Old Town Brewing poster
As country music fans and anyone who watches The Voice UK knows, it was the Possum, George Jones who passed on and the Voice himself, Sir Tom Jones, remains very much awesome and kicking. The George Jones Tribute Beer Fest itself was a kick, presented as sort of a wake to one of Bolt’s favorite musicians. Bolt loves country. Real country; not this pap they do in Nashville and Hollywood today. He also digs on the ToJo. We are going to organize a Tom Jones Living Tribute Beer Fest sooner than later. I’ve seen TJ roughly a dozen times in concert. Bolt has seen him once, but has an infinitely better story than any of mine.
Vegas.

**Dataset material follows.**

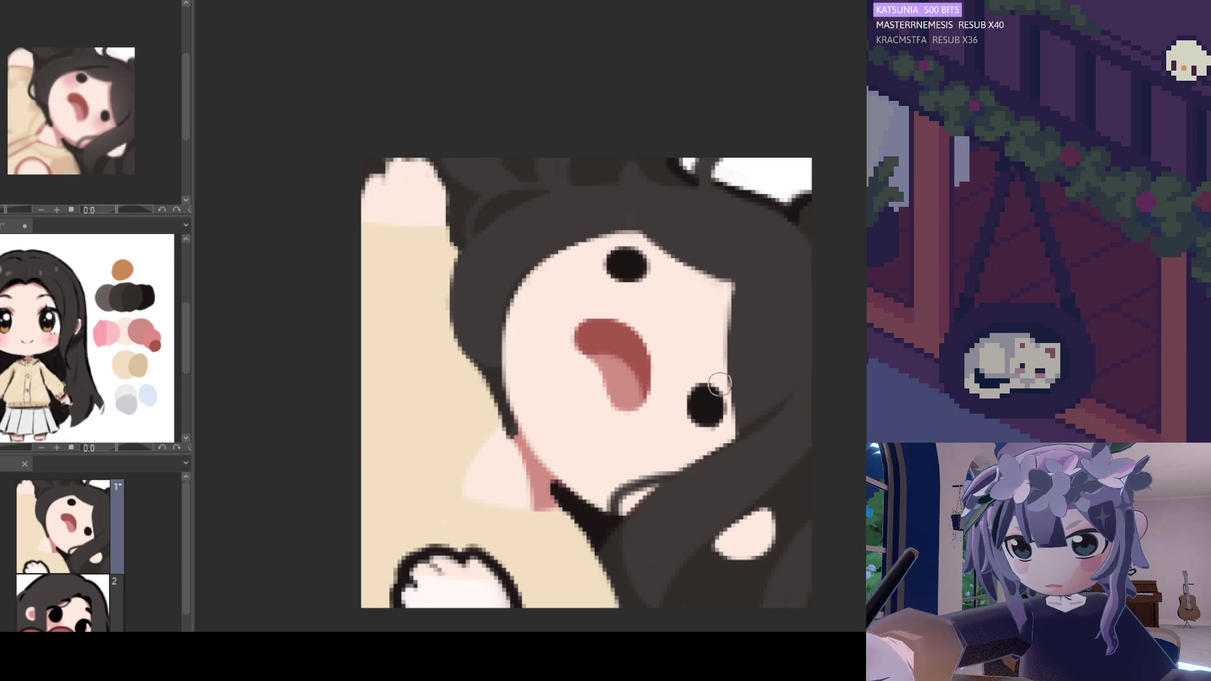
{"action": "left_click_drag", "start_coordinate": [738, 277], "coordinate": [726, 336]}
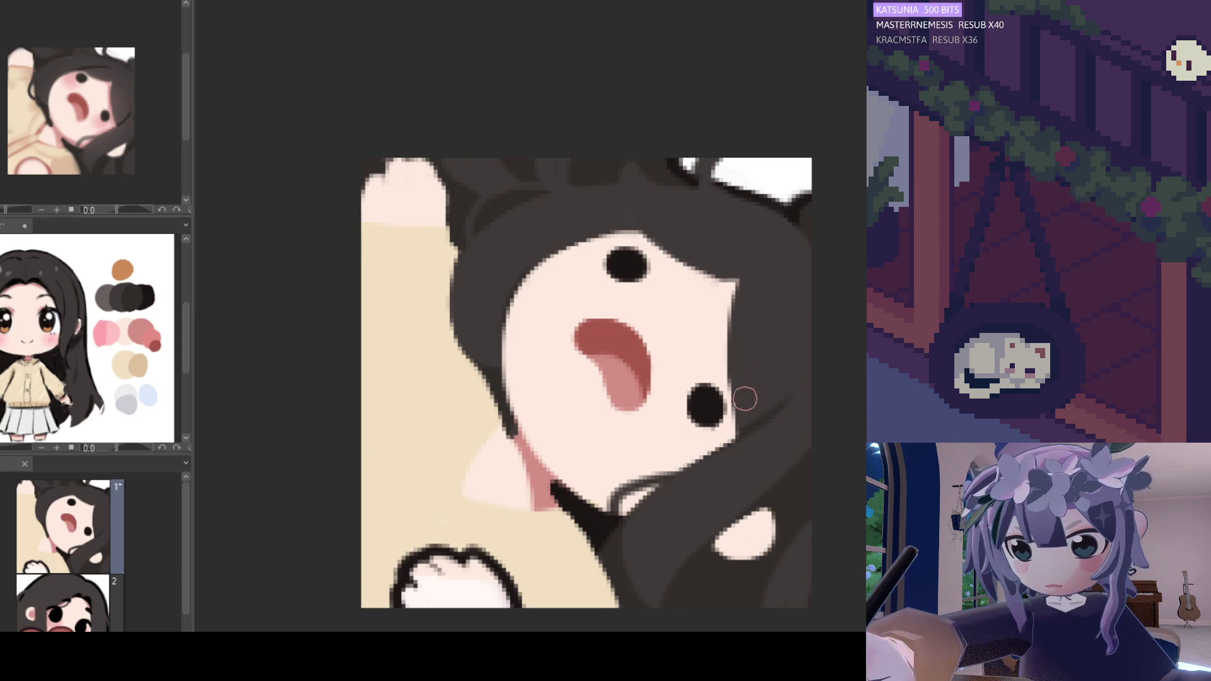
- With the canvas flipped horizontally, paint dark hair along the face's left edge
{"action": "key", "text": "h"}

Circa turn of the 21st century. Bolt and his then-ladyfriend are in line to see him at the MGM Grand where he does these two-week-long runs. A frequent opener is the comedian Max Alexander, who Bolt recognizes on his way into the theater. Max is so pleased, he arranges front row seats. Next to Craig Ferguson. After the show, alongside Max, he and his gal got to meet Sir ToJo who went to shake Bolt’s hand (so I’ve now shaken the hand of the hand that shook Tom Jones’s hand), but TJ shook it off quickly to give Bolt’s more attractive companion a smooch. No. By my earlier transitive properties I saw no reason to try and give Bolt a peck. That evening, some 15 or so years ago, turned into a great night of hanging out with Tom, his band, and an unsated desire Tom expressed to hear some live jazz.
We have another fest idea we’ll pull together even sooner. Given our love of the Dukes of Hazzard (and Bolt is a fan of Waylon Jennings, the country singer who performs the theme song), 54°40′ will host the inaugural Duke the Halls, a holidays in Hazzard County themed beer fest! Although Roscoe’s would be a good venue for obvious reasons. Bolt has other ideas, I’ll just say this for now—Nick Cage themed beers—but we are family men and our night at the Oregon Public House had to come to a close so we could help get our sons ready early the next morning. When 54°40′ Brewing with his new partner, Charlie Hutchins, who was also his brewing partner back at Rock Bottom, opens, luckily he’ll still be able to spend more time with his family since he finally won’t have far to commute.